На улице тридцать три градуса. Так передали в новостях. Лечь бы в кровать и уснуть. Но свет, проникающий в дом через окна, вынуждает меня ждать вечера. Лучше всего было бы сходить сейчас в парикмахерскую и посидеть там в облаке, засунув голову в сушилку. Марио и та женщина подумают, что я совсем не в себе, если через два дня опять хочу подстричься. Кстати, можно было бы сходить и потребовать назад деньги, которые они взяли с меня за химию, которую я не просила. Но это надо было делать сразу. Такие вещи всегда приходят в голову слишком поздно. Сидя в автобусе, я прокручиваю в голове все способы, как заполучить обратно деньги.

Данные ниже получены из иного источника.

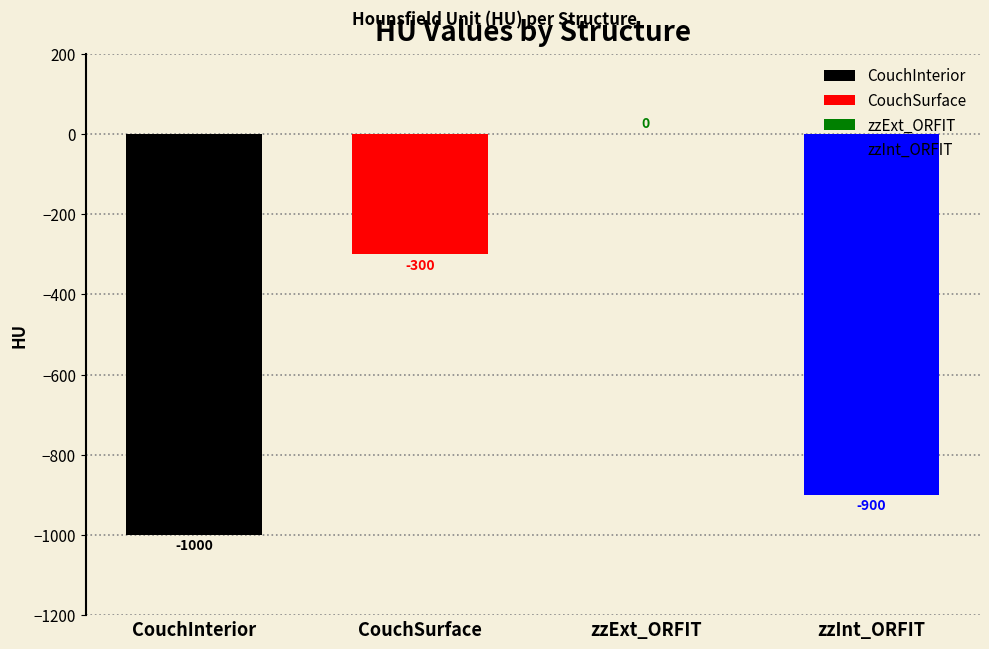

What position from the right is zzExt_ORFIT?

2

Ничего предпринимать я не собираюсь; просто я рада, что есть о чем подумать, пока я не вышла из автобуса и меня не заглотил город, в котором нужно концентрироваться, чтобы перейти через дорогу и не попасть под машину, чтобы уворачиваться от людей, которые несутся навстречу, или же сторониться маленьких детей, которые путаются под ногами, бесконтрольно двигаясь в неопределенных направлениях, создавая заторы и пробки в потоке пешеходов, как и старики, которые ковыляют перед тобой, преграждая дорогу своими скрюченными спинами. Везде наставлены красно-белые строительные заграждения. Огромные катки утрамбовывают еще свежий дымящийся асфальт, а в это же время на другой улице железные ковши экскаваторов сдирают старый асфальт. Строительный шум поглощает сигналы машин и крики матерей, которые, вытянув руки, будто оборванные поводки, носятся за своими детьми. Толпы людей выплескиваются из магазинов на улицы и бьют по ногам своими сумками, набитыми жесткими и колкими предметами. В полуденном свете городские улицы напоминают вены, которые вот-вот лопнут, а люди и машины потоками льются по ним, как в наводнение. День сегодня жаркий, солнце спряталось за толстым серым небом. А город внизу, как умирающий зверь, тяжело дышит, источая запах разложения. Капли пота, скатывающиеся из подмышек, неприятно щиплют, и я клянусь, что выплесну всю свою злость на первого, кто попадется мне под руку, двину ему локтем, чисто случайно. Темнеет в глазах, и я прислоняюсь к витрине мясного магазина. В зеленой обертке лежат уже ободранные кролики – лапки к голове, как будто спят. Прозрачная, туго натянутая кожа пронизана тонкими венами, фиолетовыми разветвлениями, перекрестками, развязками. Я вижу вереницу улиц на мертвом теле, улыбаюсь про себя и представляюсь сама себе злой и жестокой, когда сравниваю город с этим дохлым кроликом.